Dataset items:
──────────────────────────────

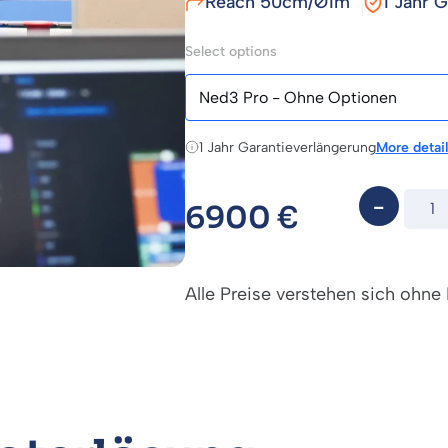
Reach 50cm/Ø1m
1 Jahr G
Select options
1 Jahr Garantieverlängerung
More detail
6900
€
Alle Preise verstehen sich ohne 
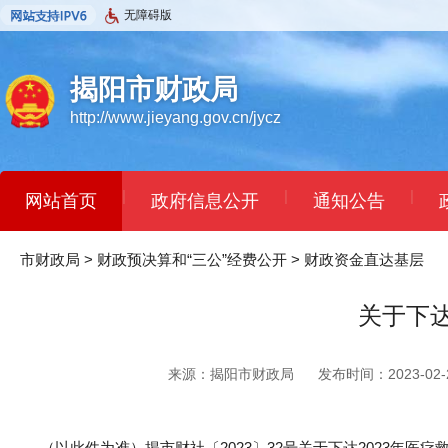
无障碍版
揭阳市财政局
http://www.jieyang.gov.cn/jycz
|
|
|
网站首页
政府信息公开
通知公告
市财政局
>
财政预决算和“三公”经费公开
>
财政资金直达基层
关于下达
来源：揭阳市财政局
发布时间：2023-02-2
（以此件为准）揭市财社〔2023〕32号关于下达2023年医疗救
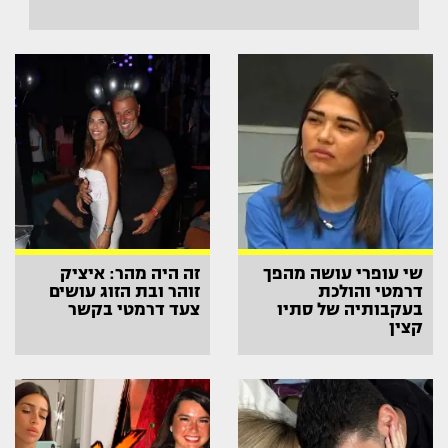
שי עופרי עושה מהפך
זה היה מהר: איציק
דרמטי והולכת
זוהר ובת הזוג עושים
בעקבותיה של סתיו
צעד דרמטי בקשר
קצין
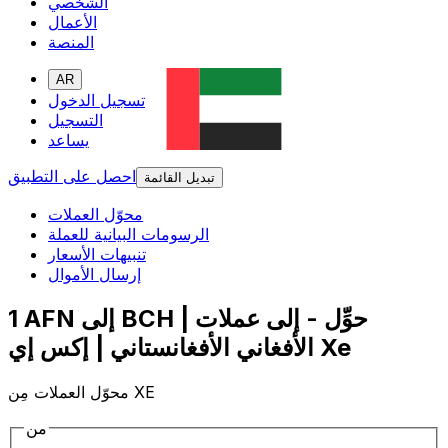
الشخصي
الأعمال
المنصة
AR
تسجيل الدخول
التسجيل
يساعد
احصل على التطبيق
تبديل القائمة
محوّل العملات
الرسومات البيانية للعملة
تنبيهات الأسعار
إرسال الأموال
1 AFN إلى BCH | حوِّل - إلى عملات
الأفغاني الأفغانستاني | إكس إي Xe
محوّل العملات مِن XE
من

──────────────────────────────

Brief
Check every line of the entries above for the word "Jahr" and report how many lines contain it, giving the number only.

Response below
2